Bazı uzmanlar daha önce güneş panelleri, rüzgar türbinleri ve elektrikli araçların yaygınlaşması sayesinde küresel emisyonların bu 10 yıl içinde zirveyi görüp düşüşe geçeceğini tahmin ediyordu. Ancak bu sürdürülebilir teknolojiler, dünyanın giderek artan enerji talebini pek fazla karşılayamıyor. Ülkeler aradaki boşluğu doldurmak için daha çok petrole, kömüre ve gaza sarılıyor.

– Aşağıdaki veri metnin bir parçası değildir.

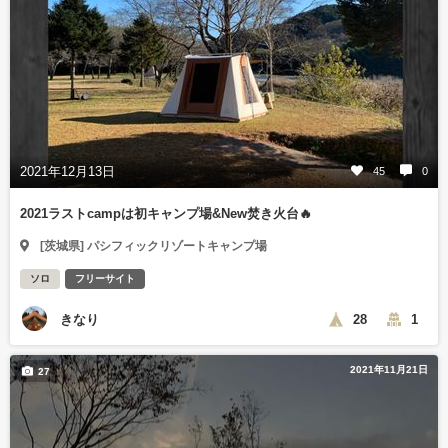
2021年12月13日
45
0
2021ラストcampは初キャンプ場&New焚き火台🔥
[茨城県] パシフィックリゾートキャンプ場
ソロ
フリーサイト
きなり
28
1
2021年11月21日
27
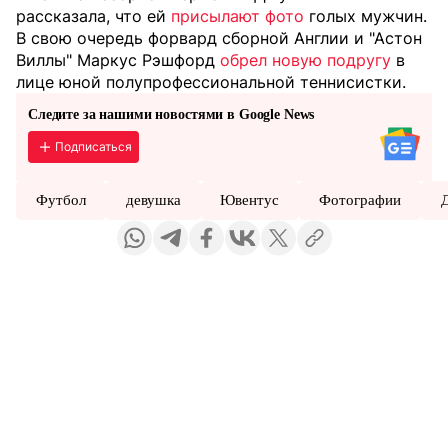
рассказала, что ей
присылают фото
голых мужчин.
В свою очередь форвард сборной Англии и "Астон
Виллы" Маркус Рэшфорд
обрел новую подругу
в
лице юной полупрофессиональной теннисистки.
Следите за нашими новостями в Google News
Подписаться
Футбол
девушка
Ювентус
Фотографии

Osla’daki CICERO Uluslararası İklim Araştırmaları Merkezi’nde kıdemli araştırmacı ve raporun yazarlarından biri olan Glen Peters “Güneş ve rüzgar enerjisi bazı ülkelerde fosil yakıtların yerini alsa da ekonomisi yenilenebilir enerjilerin yetişemeyeceği kadar güçlü büyüyen ülkeler de var. Her şeyi bir araya getirince de fosil yakıtların hâlâ ağır bastığını görüyoruz. Emisyonların zirveyi görmesi çok da uzak olmayabilir ama şimdilik böyle bir şey görmedik” diyor.
Geçen yıl Birleşik Arap Emirlikleri’nin Dubai kentindeki iklim görüşmelerinde neredeyse tüm ülkeler “fosil yakıtlardan kademeli olarak uzaklaşma” ve bu 10 yıl içinde iklim kriziyle mücadelede hızlanma sözünün verildiği bir anlaşmayı imzaladı. Ancak anlaşmanın nasıl uygulamaya konacağı ve hangi ülkelerin bu yönde adım atacağı konusunda bir belirsizlik hakimdi. Küresel ısınmayı önlemek için ulusların atmosfere karbondioksit salmayı tamamen bırakması gerekiyor.
Mevcut koşullarda dünyadaki karbon salımının sorumluları Çin (yüzde 32), ABD (yüzde 13), Hindistan (yüzde 8) ve Avrupa Birliği (yüzde 6). Rapora göre Avrupa’nın emisyonları bu yıl yaklaşık yüzde 3,8 oranında azalacak. Bunun nedeni de elektrik sektöründe kömürün yerini rüzgar ve güneş enerjisinin alması. Gerçi bu düşüşte Ukrayna savaşı başladığından beri çelik ve gübre gibi enerji yoğun sektörlerde üretimin azalması nedeniyle ekonomik büyümenin azalması da etkili oldu.
ABD’nin karbon salımının da bu yıl yüzde 0,6 civarında azalması bekleniyor. Çok büyük bir düşüş sayılmasa da ülkedeki kamu kuruluşlarının kömür yakan enerji santrallerini emekliye ayırmayı sürdürmesi sayesinde emisyonlarının 120 yılın en düşük seviyesini gördüğünü söyleyebiliriz. Ancak burada bir parantez açalım: Yapay zeka teknolojisini geliştirmek için veri merkezlerine elektrik yetiştirme ihtiyacının artması sebebiyle şu anda ABD’de enerji talebi rekor seviyelere yükseldi. Büyük teknoloji şirketleri ihtiyaçlarını nükleer enerjiyle karşılamak için santraller inşa etmeye başladı ama bu da maliyetli ve uzun süren bir iş.
Dünyanın en büyük karbon salıcısı Çin’in emisyonları bu yıl yüzde 0,2 arttı. Çin’in ekonomik büyümesi için kömür santrallerine abandığı hesaba katıldığında bu minik artış son yıllardaki politika değişikliğinin etkili olmaya başladığını gösteriyor. Yine de Çin’in karbon salımında zirveyi görmenin eşiğinde olup olmadığını söylemek için daha çok erken. Yine de Çin son yıllarda diğer tüm ülkelerden daha çok güneş paneli, rüzgar santralleri ve elektrikli araç üretti. Hem zaten ülkenin ekonomik büyüme hızı da yavaşladı; inşaat ve sanayisindeki büyüme durgunlaştı.
Öte yandan Hindistan’ın gaz emisyonlarının yüzde 4,6 oranında artması bekleniyor. Zaten küresel karbon emisyonlarının artışındaki en büyük faktör de esasında Hindistan.